On January 18, 2018, the FASB issued a proposed Accounting Standards Update (ASU) intended to help organizations reclassify certain stranded income tax effects in accumulated other comprehensive income resulting from the Tax Cuts and Jobs Act of 2017.
The proposed ASU requires financial statement preparers to reclassify stranded tax effects within accumulated other comprehensive income to retained earnings in each period in which the effect of the change in the U.S. federal corporate income tax rate in the Tax Cuts and Jobs Act of 2017 (or portion thereof) is recorded. The amount of the reclassification would be the difference between the historical corporate income tax rate and the newly enacted 21 percent corporate income tax rate.

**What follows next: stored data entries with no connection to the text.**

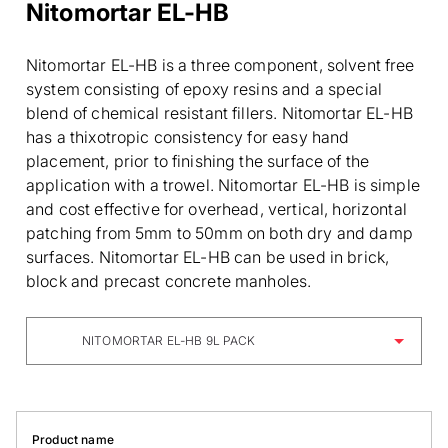
Nitomortar EL-HB
Nitomortar EL-HB is a three component, solvent free
system consisting of epoxy resins and a special
blend of chemical resistant fillers. Nitomortar EL-HB
has a thixotropic consistency for easy hand
placement, prior to finishing the surface of the
application with a trowel. Nitomortar EL-HB is simple
and cost effective for overhead, vertical, horizontal
patching from 5mm to 50mm on both dry and damp
surfaces. Nitomortar EL-HB can be used in brick,
block and precast concrete manholes.
NITOMORTAR EL-HB 9L PACK
Product name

In the period of the reclassification, organizations would make the following transition disclosures:
The nature and reason for the change in accounting principle
A description of the prior-period information that has been retrospectively adjusted, and
The effect of the change on affected financial statement line items.
The proposed amendments would be effective for all organizations for fiscal years beginning after December 15, 2018, and interim periods within those fiscal years. Early adoption would be permitted. Organizations would apply the proposed amendments retrospectively to each period (or periods) in which the effect of the change in the U.S. federal corporate income tax rate in the Tax Cuts and Jobs Act of 2017 is recognized.
Stakeholders are encouraged to review and provide comments on the proposed improvements by February 2, 2018.